== Supplied records ==

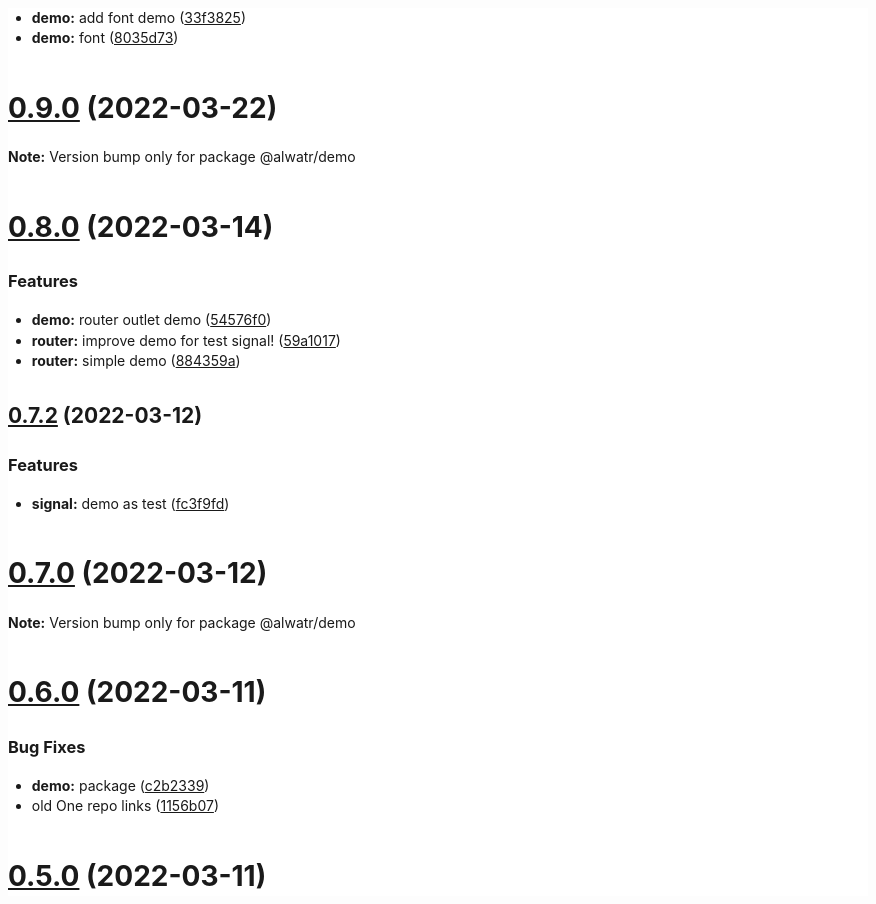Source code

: - **demo:** add font demo ([33f3825](https://github.com/Alwatr/storage/commit/33f3825a7e23b86281d047dd3be3b2f8eb862b8d))
- **demo:** font ([8035d73](https://github.com/Alwatr/storage/commit/8035d73dc99d4ff9c8eec0f70bec43b97b80320c))

# [0.9.0](https://github.com/Alwatr/storage/compare/v0.8.0...v0.9.0) (2022-03-22)

**Note:** Version bump only for package @alwatr/demo

# [0.8.0](https://github.com/Alwatr/storage/compare/v0.7.2...v0.8.0) (2022-03-14)

### Features

- **demo:** router outlet demo ([54576f0](https://github.com/Alwatr/storage/commit/54576f0397df1d1471467564529a01b4e75335bf))
- **router:** improve demo for test signal! ([59a1017](https://github.com/Alwatr/storage/commit/59a1017f3ed323fea8e9e798f612f0f54b74b399))
- **router:** simple demo ([884359a](https://github.com/Alwatr/storage/commit/884359ac2c77a306c2410d6fd351382b416c36fe))

## [0.7.2](https://github.com/Alwatr/storage/compare/v0.7.1...v0.7.2) (2022-03-12)

### Features

- **signal:** demo as test ([fc3f9fd](https://github.com/Alwatr/storage/commit/fc3f9fdd8c76c6bc5117f3ee894480500f81cc80))

# [0.7.0](https://github.com/Alwatr/storage/compare/v0.6.1...v0.7.0) (2022-03-12)

**Note:** Version bump only for package @alwatr/demo

# [0.6.0](https://github.com/AliMD/vatr/compare/v0.5.0...v0.6.0) (2022-03-11)

### Bug Fixes

- **demo:** package ([c2b2339](https://github.com/AliMD/vatr/commit/c2b2339f1ca08207ae0d0f8f0d7fff9c98a822ce))
- old One repo links ([1156b07](https://github.com/AliMD/vatr/commit/1156b077e0abc4712207183e01896fe86f7a05f6))

# [0.5.0](https://github.com/Alwatr/storage/compare/v0.4.0...v0.5.0) (2022-03-11)
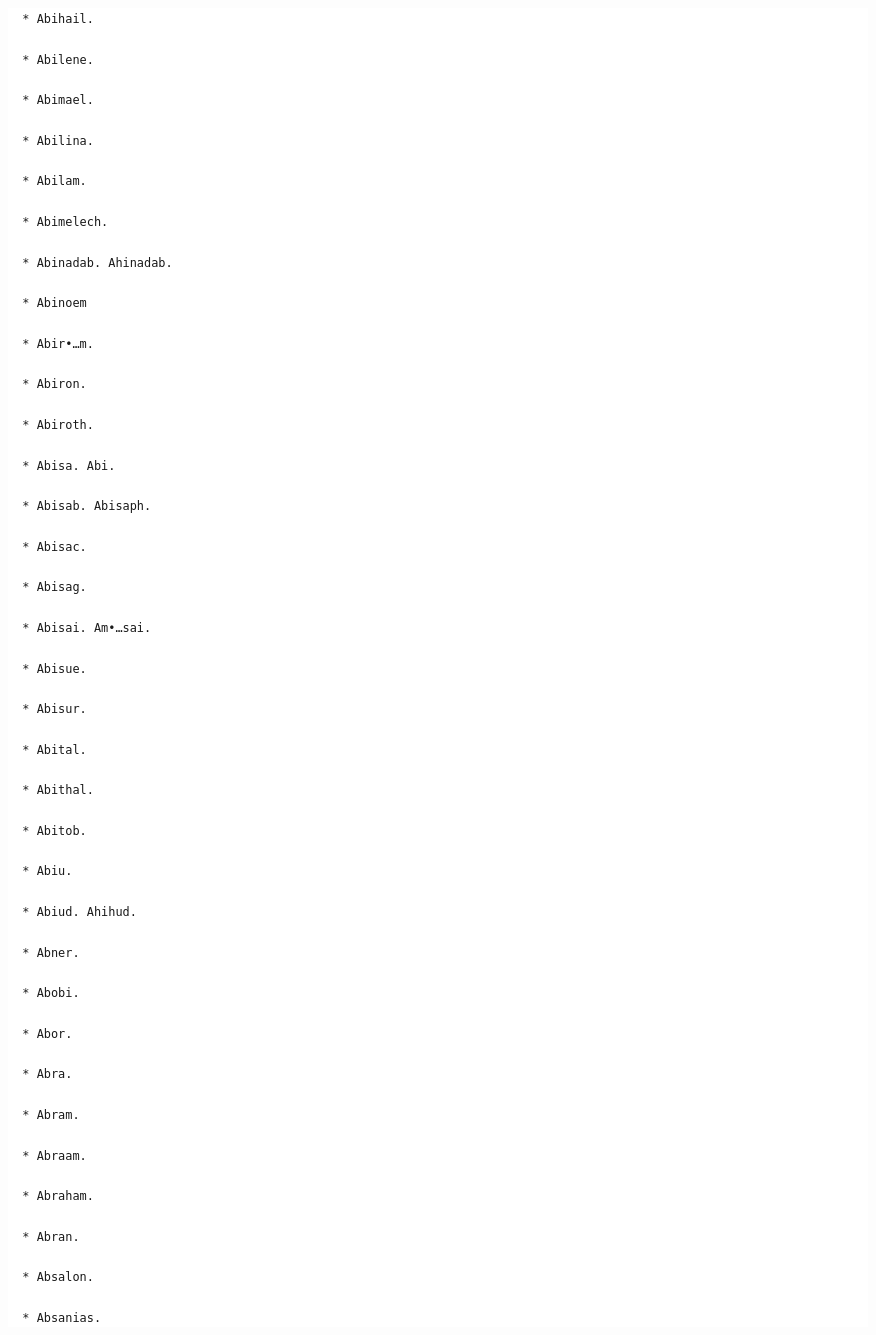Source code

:       * Abihail.

      * Abilene.

      * Abimael.

      * Abilina.

      * Abilam.

      * Abimelech.

      * Abinadab. Ahinadab.

      * Abinoem

      * Abir•…m.

      * Abiron.

      * Abiroth.

      * Abisa. Abi.

      * Abisab. Abisaph.

      * Abisac.

      * Abisag.

      * Abisai. Am•…sai.

      * Abisue.

      * Abisur.

      * Abital.

      * Abithal.

      * Abitob.

      * Abiu.

      * Abiud. Ahihud.

      * Abner.

      * Abobi.

      * Abor.

      * Abra.

      * Abram.

      * Abraam.

      * Abraham.

      * Abran.

      * Absalon.

      * Absanias.
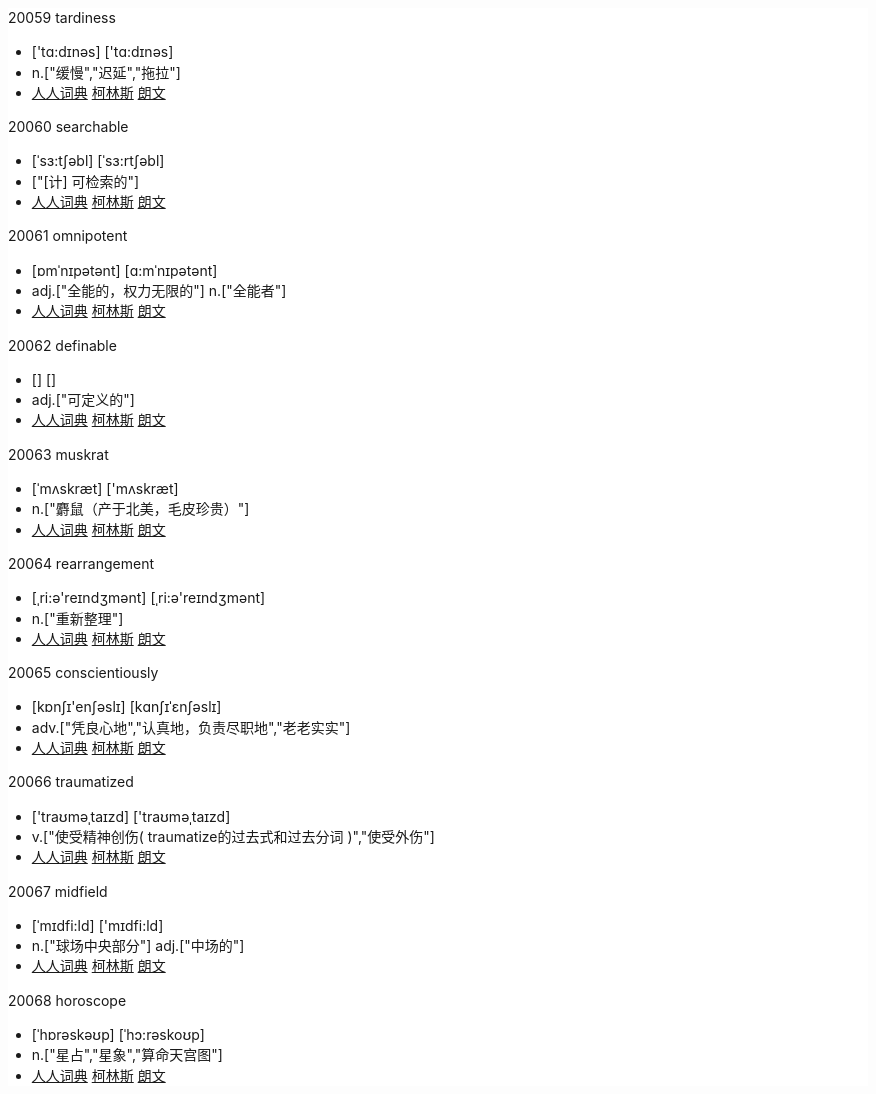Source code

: 20059 tardiness 
- ['tɑ:dɪnəs]  ['tɑ:dɪnəs] 
- n.["缓慢","迟延","拖拉"]   
- [人人词典](https://www.91dict.com/words?w=tardiness) [柯林斯](https://www.collinsdictionary.com/zh/dictionary/english/tardiness) [朗文](https://www.ldoceonline.com/dictionary/tardiness) 

20060 searchable 
- [ˈsɜ:tʃəbl]  [ˈsɜ:rtʃəbl] 
- ["[计] 可检索的"]   
- [人人词典](https://www.91dict.com/words?w=searchable) [柯林斯](https://www.collinsdictionary.com/zh/dictionary/english/searchable) [朗文](https://www.ldoceonline.com/dictionary/searchable) 

20061 omnipotent 
- [ɒmˈnɪpətənt]  [ɑ:mˈnɪpətənt] 
- adj.["全能的，权力无限的"]  n.["全能者"]   
- [人人词典](https://www.91dict.com/words?w=omnipotent) [柯林斯](https://www.collinsdictionary.com/zh/dictionary/english/omnipotent) [朗文](https://www.ldoceonline.com/dictionary/omnipotent) 

20062 definable 
- []  [] 
- adj.["可定义的"]   
- [人人词典](https://www.91dict.com/words?w=definable) [柯林斯](https://www.collinsdictionary.com/zh/dictionary/english/definable) [朗文](https://www.ldoceonline.com/dictionary/definable) 

20063 muskrat 
- [ˈmʌskræt]  ['mʌskræt] 
- n.["麝鼠（产于北美，毛皮珍贵）"]   
- [人人词典](https://www.91dict.com/words?w=muskrat) [柯林斯](https://www.collinsdictionary.com/zh/dictionary/english/muskrat) [朗文](https://www.ldoceonline.com/dictionary/muskrat) 

20064 rearrangement 
- [ˌri:ə'reɪndʒmənt]  [ˌri:ə'reɪndʒmənt] 
- n.["重新整理"]   
- [人人词典](https://www.91dict.com/words?w=rearrangement) [柯林斯](https://www.collinsdictionary.com/zh/dictionary/english/rearrangement) [朗文](https://www.ldoceonline.com/dictionary/rearrangement) 

20065 conscientiously 
- [kɒnʃɪ'enʃəslɪ]  [kɑnʃɪˈɛnʃəslɪ] 
- adv.["凭良心地","认真地，负责尽职地","老老实实"]   
- [人人词典](https://www.91dict.com/words?w=conscientiously) [柯林斯](https://www.collinsdictionary.com/zh/dictionary/english/conscientiously) [朗文](https://www.ldoceonline.com/dictionary/conscientiously) 

20066 traumatized 
- ['traʊməˌtaɪzd]  ['traʊməˌtaɪzd] 
- v.["使受精神创伤( traumatize的过去式和过去分词 )","使受外伤"]   
- [人人词典](https://www.91dict.com/words?w=traumatized) [柯林斯](https://www.collinsdictionary.com/zh/dictionary/english/traumatized) [朗文](https://www.ldoceonline.com/dictionary/traumatized) 

20067 midfield 
- [ˈmɪdfi:ld]  ['mɪdfi:ld] 
- n.["球场中央部分"]  adj.["中场的"]   
- [人人词典](https://www.91dict.com/words?w=midfield) [柯林斯](https://www.collinsdictionary.com/zh/dictionary/english/midfield) [朗文](https://www.ldoceonline.com/dictionary/midfield) 

20068 horoscope 
- [ˈhɒrəskəʊp]  [ˈhɔ:rəskoʊp] 
- n.["星占","星象","算命天宫图"]   
- [人人词典](https://www.91dict.com/words?w=horoscope) [柯林斯](https://www.collinsdictionary.com/zh/dictionary/english/horoscope) [朗文](https://www.ldoceonline.com/dictionary/horoscope)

===

* [Work instruction] Repeat the records verbatim, excluding pictures.

* [Response box]
Source code

: - **demo:** add font demo ([33f3825](https://github.com/Alwatr/storage/commit/33f3825a7e23b86281d047dd3be3b2f8eb862b8d))
- **demo:** font ([8035d73](https://github.com/Alwatr/storage/commit/8035d73dc99d4ff9c8eec0f70bec43b97b80320c))

# [0.9.0](https://github.com/Alwatr/storage/compare/v0.8.0...v0.9.0) (2022-03-22)

**Note:** Version bump only for package @alwatr/demo

# [0.8.0](https://github.com/Alwatr/storage/compare/v0.7.2...v0.8.0) (2022-03-14)

### Features

- **demo:** router outlet demo ([54576f0](https://github.com/Alwatr/storage/commit/54576f0397df1d1471467564529a01b4e75335bf))
- **router:** improve demo for test signal! ([59a1017](https://github.com/Alwatr/storage/commit/59a1017f3ed323fea8e9e798f612f0f54b74b399))
- **router:** simple demo ([884359a](https://github.com/Alwatr/storage/commit/884359ac2c77a306c2410d6fd351382b416c36fe))

## [0.7.2](https://github.com/Alwatr/storage/compare/v0.7.1...v0.7.2) (2022-03-12)

### Features

- **signal:** demo as test ([fc3f9fd](https://github.com/Alwatr/storage/commit/fc3f9fdd8c76c6bc5117f3ee894480500f81cc80))

# [0.7.0](https://github.com/Alwatr/storage/compare/v0.6.1...v0.7.0) (2022-03-12)

**Note:** Version bump only for package @alwatr/demo

# [0.6.0](https://github.com/AliMD/vatr/compare/v0.5.0...v0.6.0) (2022-03-11)

### Bug Fixes

- **demo:** package ([c2b2339](https://github.com/AliMD/vatr/commit/c2b2339f1ca08207ae0d0f8f0d7fff9c98a822ce))
- old One repo links ([1156b07](https://github.com/AliMD/vatr/commit/1156b077e0abc4712207183e01896fe86f7a05f6))

# [0.5.0](https://github.com/Alwatr/storage/compare/v0.4.0...v0.5.0) (2022-03-11)
Source code

:       * Abihail.

      * Abilene.

      * Abimael.

      * Abilina.

      * Abilam.

      * Abimelech.

      * Abinadab. Ahinadab.

      * Abinoem

      * Abir•…m.

      * Abiron.

      * Abiroth.

      * Abisa. Abi.

      * Abisab. Abisaph.

      * Abisac.

      * Abisag.

      * Abisai. Am•…sai.

      * Abisue.

      * Abisur.

      * Abital.

      * Abithal.

      * Abitob.

      * Abiu.

      * Abiud. Ahihud.

      * Abner.

      * Abobi.

      * Abor.

      * Abra.

      * Abram.

      * Abraam.

      * Abraham.

      * Abran.

      * Absalon.

      * Absanias.
Source code

: 20059 tardiness 
- ['tɑ:dɪnəs]  ['tɑ:dɪnəs] 
- n.["缓慢","迟延","拖拉"]   
- [人人词典](https://www.91dict.com/words?w=tardiness) [柯林斯](https://www.collinsdictionary.com/zh/dictionary/english/tardiness) [朗文](https://www.ldoceonline.com/dictionary/tardiness) 

20060 searchable 
- [ˈsɜ:tʃəbl]  [ˈsɜ:rtʃəbl] 
- ["[计] 可检索的"]   
- [人人词典](https://www.91dict.com/words?w=searchable) [柯林斯](https://www.collinsdictionary.com/zh/dictionary/english/searchable) [朗文](https://www.ldoceonline.com/dictionary/searchable) 

20061 omnipotent 
- [ɒmˈnɪpətənt]  [ɑ:mˈnɪpətənt] 
- adj.["全能的，权力无限的"]  n.["全能者"]   
- [人人词典](https://www.91dict.com/words?w=omnipotent) [柯林斯](https://www.collinsdictionary.com/zh/dictionary/english/omnipotent) [朗文](https://www.ldoceonline.com/dictionary/omnipotent) 

20062 definable 
- []  [] 
- adj.["可定义的"]   
- [人人词典](https://www.91dict.com/words?w=definable) [柯林斯](https://www.collinsdictionary.com/zh/dictionary/english/definable) [朗文](https://www.ldoceonline.com/dictionary/definable) 

20063 muskrat 
- [ˈmʌskræt]  ['mʌskræt] 
- n.["麝鼠（产于北美，毛皮珍贵）"]   
- [人人词典](https://www.91dict.com/words?w=muskrat) [柯林斯](https://www.collinsdictionary.com/zh/dictionary/english/muskrat) [朗文](https://www.ldoceonline.com/dictionary/muskrat) 

20064 rearrangement 
- [ˌri:ə'reɪndʒmənt]  [ˌri:ə'reɪndʒmənt] 
- n.["重新整理"]   
- [人人词典](https://www.91dict.com/words?w=rearrangement) [柯林斯](https://www.collinsdictionary.com/zh/dictionary/english/rearrangement) [朗文](https://www.ldoceonline.com/dictionary/rearrangement) 

20065 conscientiously 
- [kɒnʃɪ'enʃəslɪ]  [kɑnʃɪˈɛnʃəslɪ] 
- adv.["凭良心地","认真地，负责尽职地","老老实实"]   
- [人人词典](https://www.91dict.com/words?w=conscientiously) [柯林斯](https://www.collinsdictionary.com/zh/dictionary/english/conscientiously) [朗文](https://www.ldoceonline.com/dictionary/conscientiously) 

20066 traumatized 
- ['traʊməˌtaɪzd]  ['traʊməˌtaɪzd] 
- v.["使受精神创伤( traumatize的过去式和过去分词 )","使受外伤"]   
- [人人词典](https://www.91dict.com/words?w=traumatized) [柯林斯](https://www.collinsdictionary.com/zh/dictionary/english/traumatized) [朗文](https://www.ldoceonline.com/dictionary/traumatized) 

20067 midfield 
- [ˈmɪdfi:ld]  ['mɪdfi:ld] 
- n.["球场中央部分"]  adj.["中场的"]   
- [人人词典](https://www.91dict.com/words?w=midfield) [柯林斯](https://www.collinsdictionary.com/zh/dictionary/english/midfield) [朗文](https://www.ldoceonline.com/dictionary/midfield) 

20068 horoscope 
- [ˈhɒrəskəʊp]  [ˈhɔ:rəskoʊp] 
- n.["星占","星象","算命天宫图"]   
- [人人词典](https://www.91dict.com/words?w=horoscope) [柯林斯](https://www.collinsdictionary.com/zh/dictionary/english/horoscope) [朗文](https://www.ldoceonline.com/dictionary/horoscope)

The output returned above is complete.